Files used less frequently shift to cheaper levels of storage ranging from arrays of disk in a SAN to NAS boxes, to storage appliances, optical disk, paper, clay tablets and eventually the vague memory of an older guy pushing a dolly around the data warehouse who tells you long stories about his grandkids before admitting whatever data you're looking for is either lost or deleted.
(The reason for a 24 percent increase in storage spending, of course, is because no corporate data is ever lost or deleted, no matter what the sad old guy says. Most big companies are so afraid of not having a piece of data they're unexpectedly called on by a court to produce that they don't pay attention to end-of-life issues, so they let data hang around for years after it's outlived its usefulness except for the potential to be embarrassing or expensive in court.

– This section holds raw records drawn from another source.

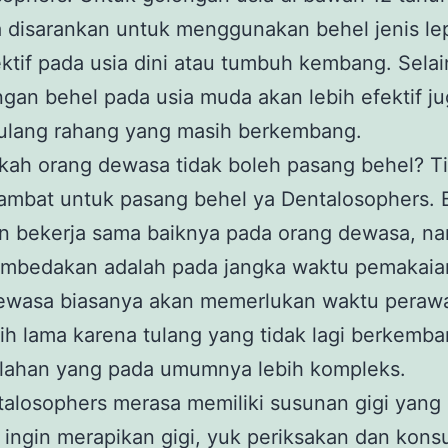
a disarankan untuk menggunakan behel jenis le
ktif pada usia dini atau tumbuh kembang. Selain
an behel pada usia muda akan lebih efektif j
tulang rahang yang masih berkembang.
kah orang dewasa tidak boleh pasang behel? T
lambat untuk pasang behel ya Dentalosophers. 
an bekerja sama baiknya pada orang dewasa, n
mbedakan adalah pada jangka waktu pemakaian
ewasa biasanya akan memerlukan waktu peraw
ih lama karena tulang yang tidak lagi berkemb
lahan yang pada umumnya lebih kompleks.
talosophers merasa memiliki susunan gigi yang
 ingin merapikan gigi, yuk periksakan dan kons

You're allowed to delete this stuff; check with the records-management specialists you decided it was too expensive to hire last year. )
"Server virtualization transformed storage architectures and cloud computing is having the same impact," according to a statement in the release from InfoPro storage analyst Marco Coulter.
He's right, but not in a good way.
Virtual-server snapshots have all but replaced regular server backups at half the companies surveyed, the report shows. The only real problem with that is the potential to lose access to data if the standardized formats for VM snapshots changes, which is a good bet in a market that is still immature and whose data formats are changing quickly.
A bigger problem could be duplication and waste of space, as identical data and systems files show up in VMs, VM snapshots used for failover, VM snapshots used for backup, VMs launched and never killed off that haunt the grid as pointless wasters of compute power and space, and are replicated to and from the cloud to be accessible to end users.
Each of those VMs has an OS, hypervisor, VM management code and metadata, standard applications, junk files associated with the OS and the applications installed as standard with every VM – by policy – in your shop, as well as the data you're actually trying to save.
That's an awful lot of cruft to save with your data.
Luckily most IT organizations have realized that storage space in the cloud is not only vastly more expensive per gigabyte than internally maintained systems, getting large chunks of data to and from cloud providers is a problem.
Ever try to download 500GB worth of games and movies all at the same time? Think you'd be old before it would finish? Think about uploading several 500GB databases from your data center to Amazon's cloud a couple of times per week. Upgrade your Internet connections first. Rather than the OC-3s most data centers use, you'll probably want a couple of OC-500s. You might have to wait before they become available.
That whole thing with Amazon's EC2 being down for a week and a bunch of companies completely losing the data they had stored up there might serve as a warning, too. It would be a shame to wait that long for an upload and then have it just disappear.
It would also be a shame to have to explain to your CFO why you're buying Amazon storage at 14 cents/GB/month ( $1.68/GB/year) compared to anywhere from $1.24/GB/year upward for internal systems, depending on your levels of backup, availability and other features.
The cloud, in general, is just not a great place to build big chunks of storage, any more than huge bags of pet food, small but heavy construction materials or large items like desks or doorframes are good candidates for delivery through FedEx or UPS. You can still do some things with them online – research their features, reliability and components, but they're not the kind of thing that would fit neatly through that particular delivery medium or in your mailbox without making everything else back up just a bit.
Cloud is a great platform for some things. Apps, small chunks of data like personal directories or contact lists, enough data to keep your online CRM app running.
Using it for storage – especially lower-tier storage items that would normally be archived on clay tablets or the memory of old warehouse managers? No.